I went to a lot of art based summer camps and art classes growing up, and printmaking was often a part of them. I have always loved printmaking. I think because it involves both well thought-out design (for layering as an example) and often a complicated execution, even if you are just vegetable printing some wrapping paper. It somehow feeds my desire to part of a long-winded complete artistic process. Just a coloring book was never fun for me, but a complex doodle that I had drawn, had colored in, had added paint splotches and splatters, had added some collage or 3-D pieces and then had made into a card of framed gift made me the happiest. Raw materials all the way to a final product has always been my natural artistic process. I have done some form of print making every year of my life since I was 5. It is just so satisfying. I took an amazing etching class in 9th grade, where we used plastic, a carving stylus and ink to create some beautiful pieces. In college I took an engaging woodcut class with John Ross at Columbia. He really encouraged us to push ourselves and the limits of using woodcut as a medium for printmaking. My most recent prints have used a “gelli” plate, which is so much fun, I stayed up until 3 am one night, because I was on such a roll. I definitely see more printmaking in the near future.

Leatherwork

I cannot remember when I started leather work. Again, it must have been at a summer camp. But for a period of time I was making belts, bracelets, chokers, hair/stick holders, key chains, wallets, moccasins, etc. I spent my entire allowance, baby-sitting money and jewelry sales money for about a year buying patterns and supplies from the Tandy leather company.
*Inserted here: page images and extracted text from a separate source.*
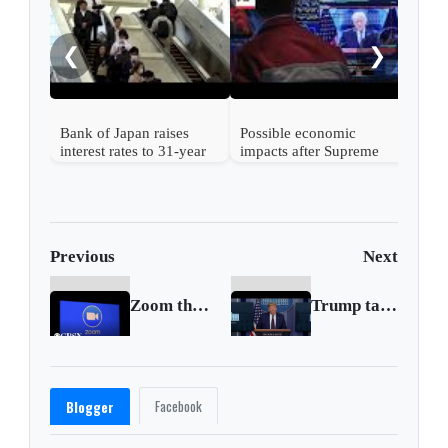
rise
from
❮
❯
Bank of Japan raises
Possible economic
interest rates to 31-year
impacts after Supreme
high
Court strikes down
Trump's tariffs
Previous
Next
Zoom the insecure chinese app for calls has been hacked alot
Trump takes new virus test, tests negative again
Facebook
Blogger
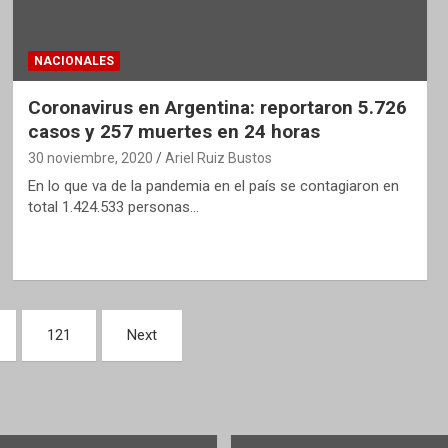
NACIONALES
Coronavirus en Argentina: reportaron 5.726
casos y 257 muertes en 24 horas
30 noviembre, 2020
Ariel Ruiz Bustos
En lo que va de la pandemia en el país se contagiaron en
total 1.424.533 personas…
121
Next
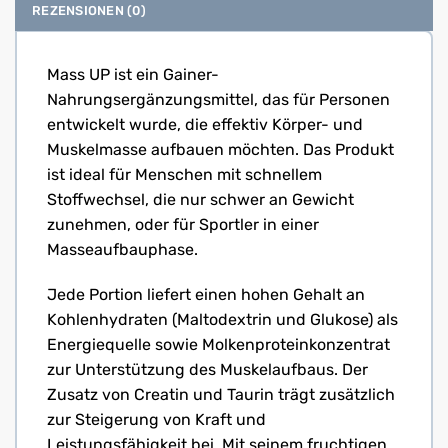
REZENSIONEN (0)
Mass UP ist ein Gainer-
Nahrungsergänzungsmittel, das für Personen
entwickelt wurde, die effektiv Körper- und
Muskelmasse aufbauen möchten. Das Produkt
ist ideal für Menschen mit schnellem
Stoffwechsel, die nur schwer an Gewicht
zunehmen, oder für Sportler in einer
Masseaufbauphase.
Jede Portion liefert einen hohen Gehalt an
Kohlenhydraten (Maltodextrin und Glukose) als
Energiequelle sowie Molkenproteinkonzentrat
zur Unterstützung des Muskelaufbaus. Der
Zusatz von Creatin und Taurin trägt zusätzlich
zur Steigerung von Kraft und
Leistungsfähigkeit bei. Mit seinem fruchtigen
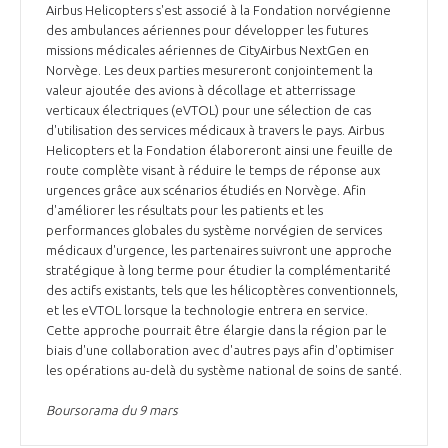
Airbus Helicopters s'est associé à la Fondation norvégienne
des ambulances aériennes pour développer les futures
missions médicales aériennes de CityAirbus NextGen en
Norvège. Les deux parties mesureront conjointement la
valeur ajoutée des avions à décollage et atterrissage
verticaux électriques (eVTOL) pour une sélection de cas
d'utilisation des services médicaux à travers le pays. Airbus
Helicopters et la Fondation élaboreront ainsi une feuille de
route complète visant à réduire le temps de réponse aux
urgences grâce aux scénarios étudiés en Norvège. Afin
d'améliorer les résultats pour les patients et les
performances globales du système norvégien de services
médicaux d'urgence, les partenaires suivront une approche
stratégique à long terme pour étudier la complémentarité
des actifs existants, tels que les hélicoptères conventionnels,
et les eVTOL lorsque la technologie entrera en service.
Cette approche pourrait être élargie dans la région par le
biais d'une collaboration avec d'autres pays afin d'optimiser
les opérations au-delà du système national de soins de santé.
Boursorama du 9 mars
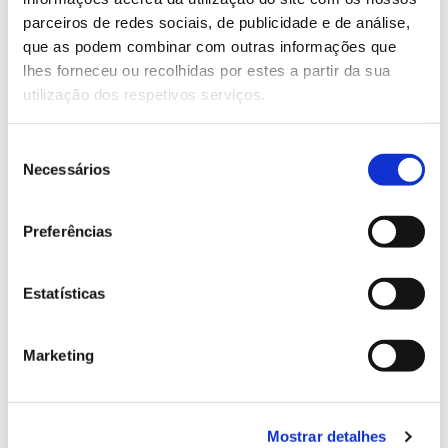
parceiros de redes sociais, de publicidade e de análise,
que as podem combinar com outras informações que
13.07.2026
lhes forneceu ou recolhidas por estes a partir da sua
Genoma do priolo e de outras espécies em risco:
utilização dos respetivos serviços.
conhecer para conservar
Seleção
Necessários
de
consentimento
02.07.2026
Preferências
Registar galhas de Trichi em acácia-das-espigas:
cidadãos chamados a ajudar
Estatísticas
Marketing
25.06.2026
Natureza e florestas procuram jovens voluntários
Mostrar detalhes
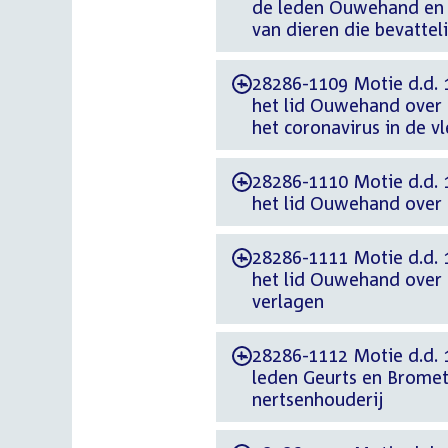
de leden Ouwehand en 
van dieren die bevatteli
28286-1109 Motie d.d. 
-
het lid Ouwehand over l
het coronavirus in de vl
28286-1110 Motie d.d. 
-
het lid Ouwehand over 
28286-1111 Motie d.d. 
-
het lid Ouwehand over p
verlagen
28286-1112 Motie d.d. 1
-
leden Geurts en Bromet
nertsenhouderij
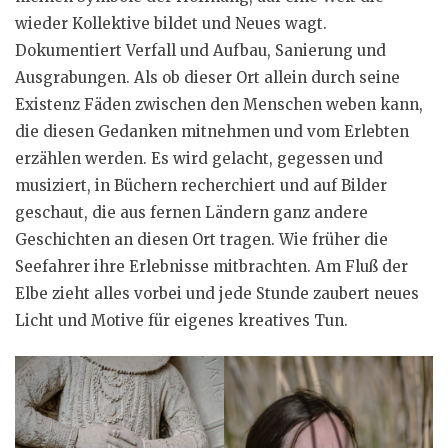
wieder Kollektive bildet und Neues wagt.
Dokumentiert Verfall und Aufbau, Sanierung und
Ausgrabungen. Als ob dieser Ort allein durch seine
Existenz Fäden zwischen den Menschen weben kann,
die diesen Gedanken mitnehmen und vom Erlebten
erzählen werden. Es wird gelacht, gegessen und
musiziert, in Büchern recherchiert und auf Bilder
geschaut, die aus fernen Ländern ganz andere
Geschichten an diesen Ort tragen. Wie früher die
Seefahrer ihre Erlebnisse mitbrachten. Am Fluß der
Elbe zieht alles vorbei und jede Stunde zaubert neues
Licht und Motive für eigenes kreatives Tun.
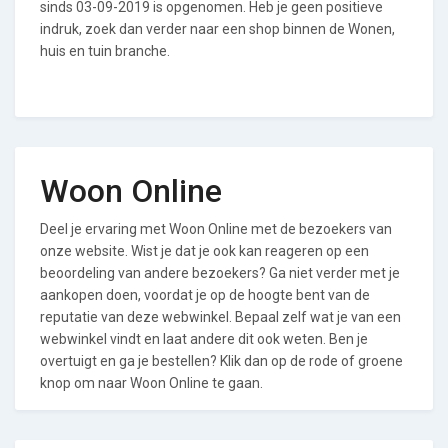
sinds 03-09-2019 is opgenomen. Heb je geen positieve
indruk, zoek dan verder naar een shop binnen de Wonen,
huis en tuin branche.
Woon Online
Deel je ervaring met Woon Online met de bezoekers van
onze website. Wist je dat je ook kan reageren op een
beoordeling van andere bezoekers? Ga niet verder met je
aankopen doen, voordat je op de hoogte bent van de
reputatie van deze webwinkel. Bepaal zelf wat je van een
webwinkel vindt en laat andere dit ook weten. Ben je
overtuigt en ga je bestellen? Klik dan op de rode of groene
knop om naar Woon Online te gaan.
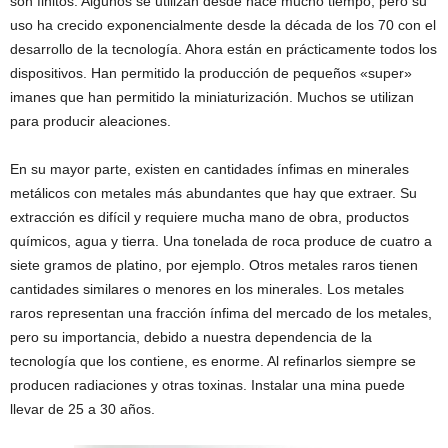
son finitos. Algunos se utilizan desde hace mucho tiempo, pero su
uso ha crecido exponencialmente desde la década de los 70 con el
desarrollo de la tecnología. Ahora están en prácticamente todos los
dispositivos. Han permitido la producción de pequeños «super»
imanes que han permitido la miniaturización. Muchos se utilizan
para producir aleaciones.
En su mayor parte, existen en cantidades ínfimas en minerales
metálicos con metales más abundantes que hay que extraer. Su
extracción es difícil y requiere mucha mano de obra, productos
químicos, agua y tierra. Una tonelada de roca produce de cuatro a
siete gramos de platino, por ejemplo. Otros metales raros tienen
cantidades similares o menores en los minerales. Los metales
raros representan una fracción ínfima del mercado de los metales,
pero su importancia, debido a nuestra dependencia de la
tecnología que los contiene, es enorme. Al refinarlos siempre se
producen radiaciones y otras toxinas. Instalar una mina puede
llevar de 25 a 30 años.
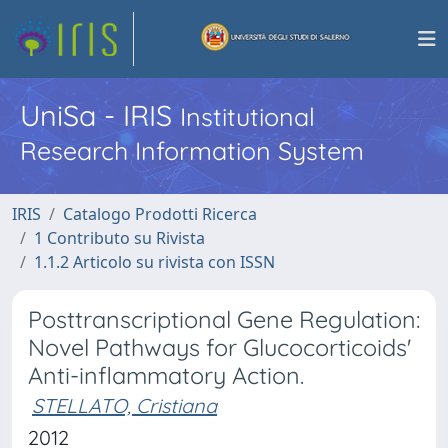
UniSa - IRIS
Institutional
Research Information System
IRIS
Catalogo Prodotti Ricerca
1 Contributo su Rivista
1.1.2 Articolo su rivista con ISSN
Posttranscriptional Gene Regulation:
Novel Pathways for Glucocorticoids'
Anti-inflammatory Action.
STELLATO, Cristiana
2012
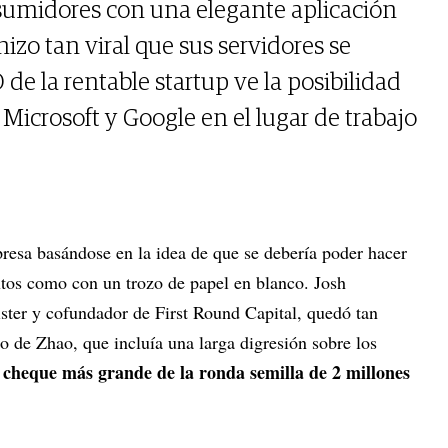
onsumidores con una elegante aplicación
izo tan viral que sus servidores se
 de la rentable startup ve la posibilidad
Microsoft y Google en el lugar de trabajo
resa basándose en la idea de que se debería poder hacer
xtos como con un trozo de papel en blanco. Josh
ter y cofundador de First Round Capital, quedó tan
o de Zhao, que incluía una larga digresión sobre los
l cheque más grande de la ronda semilla de 2 millones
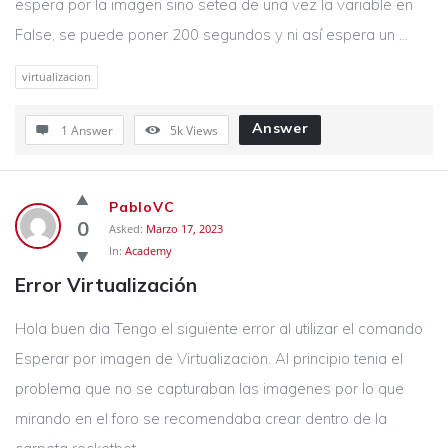
espera por la imagen sino setea de una vez la variable en
False, se puede poner 200 segundos y ni así espera un ...
virtualizacion
Answer
1 Answer
5k
Views
PabloVC
0
Asked:
Marzo 17, 2023
In:
Academy
Error Virtualización
Hola buen dia Tengo el siguiente error al utilizar el comando
Esperar por imagen de Virtualizacion. Al principio tenia el
problema que no se capturaban las imagenes por lo que
mirando en el foro se recomendaba crear dentro de la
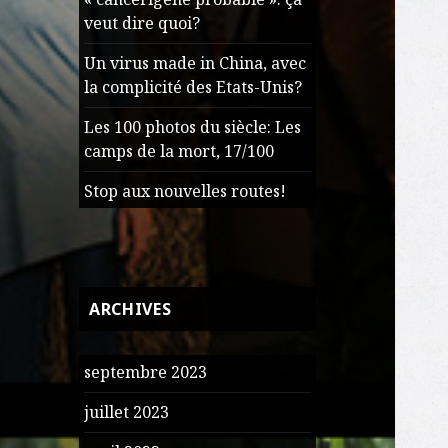
veut dire quoi?
Un virus made in China, avec
la complicité des Etats-Unis?
Les 100 photos du siècle: Les
camps de la mort, 17/100
Stop aux nouvelles routes!
ARCHIVES
septembre 2023
juillet 2023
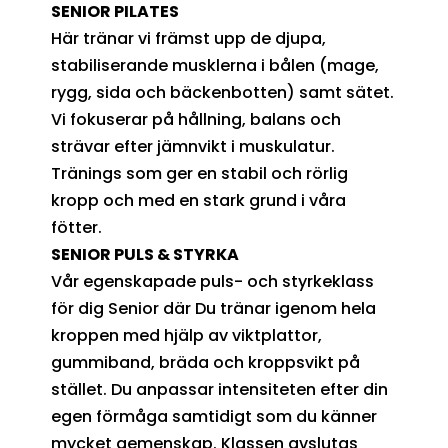
SENIOR PILATES
Här tränar vi främst upp de djupa,
stabiliserande musklerna i bålen (mage,
rygg, sida och bäckenbotten) samt sätet.
Vi fokuserar på hållning, balans och
strävar efter jämnvikt i muskulatur.
Tränings som ger en stabil och rörlig
kropp och med en stark grund i våra
fötter.
SENIOR PULS & STYRKA
Vår egenskapade puls- och styrkeklass
för dig Senior där Du tränar igenom hela
kroppen med hjälp av viktplattor,
gummiband, bräda och kroppsvikt på
stället. Du anpassar intensiteten efter din
egen förmåga samtidigt som du känner
mycket gemenskap. Klassen avslutas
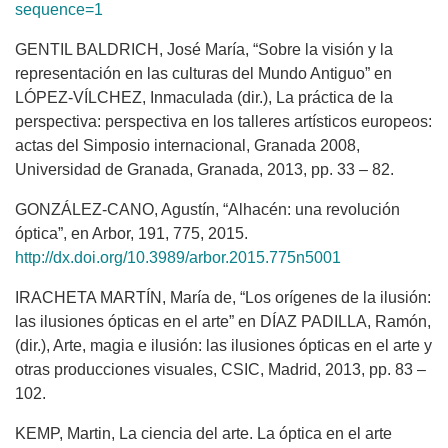
sequence=1
GENTIL BALDRICH, José María, “Sobre la visión y la
representación en las culturas del Mundo Antiguo” en
LÓPEZ-VÍLCHEZ, Inmaculada (dir.), La práctica de la
perspectiva: perspectiva en los talleres artísticos europeos:
actas del Simposio internacional, Granada 2008,
Universidad de Granada, Granada, 2013, pp. 33 – 82.
GONZÁLEZ-CANO, Agustín, “Alhacén: una revolución
óptica”, en Arbor, 191, 775, 2015.
http://dx.doi.org/10.3989/arbor.2015.775n5001
IRACHETA MARTÍN, María de, “Los orígenes de la ilusión:
las ilusiones ópticas en el arte” en DÍAZ PADILLA, Ramón,
(dir.), Arte, magia e ilusión: las ilusiones ópticas en el arte y
otras producciones visuales, CSIC, Madrid, 2013, pp. 83 –
102.
KEMP, Martin, La ciencia del arte. La óptica en el arte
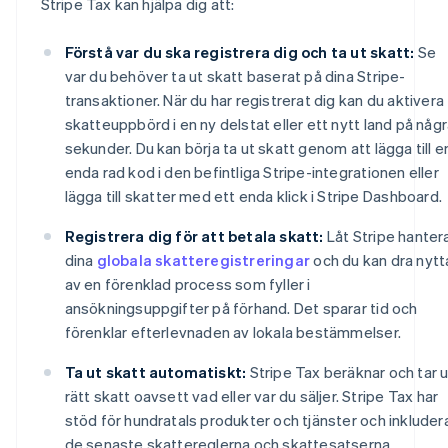
Stripe Tax kan hjälpa dig att:
Förstå var du ska registrera dig och ta ut skatt:
Se
var du behöver ta ut skatt baserat på dina Stripe-
transaktioner. När du har registrerat dig kan du aktivera
skatteuppbörd i en ny delstat eller ett nytt land på någ
sekunder. Du kan börja ta ut skatt genom att lägga till e
enda rad kod i den befintliga Stripe-integrationen eller
lägga till skatter med ett enda klick i Stripe Dashboard.
Registrera dig för att betala skatt:
Låt Stripe hanter
dina
globala skatteregistreringar
och du kan dra nytt
av en förenklad process som fyller i
ansökningsuppgifter på förhand. Det sparar tid och
förenklar efterlevnaden av lokala bestämmelser.
Ta ut skatt automatiskt:
Stripe Tax beräknar och tar u
rätt skatt oavsett vad eller var du säljer. Stripe Tax har
stöd för hundratals produkter och tjänster och inkluder
de senaste skattereglerna och skattesatserna.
There was a leather store on University Avenue in Berkeley that had bins of scrap leather one could buy and take home; I stopped there once a week for a number of years. Leather work provided that raw material start to finish process that I really enjoy. Once I had used a few store bought patterns, I started to design my own unique take on the art. The project often has to be designed ahead of time. The leather needs to be cut and stained. The tooling has to be pre-planned, unless you don’t want that. Leather work was just another one of my ongoing craft projects I had happening in my art studio at home.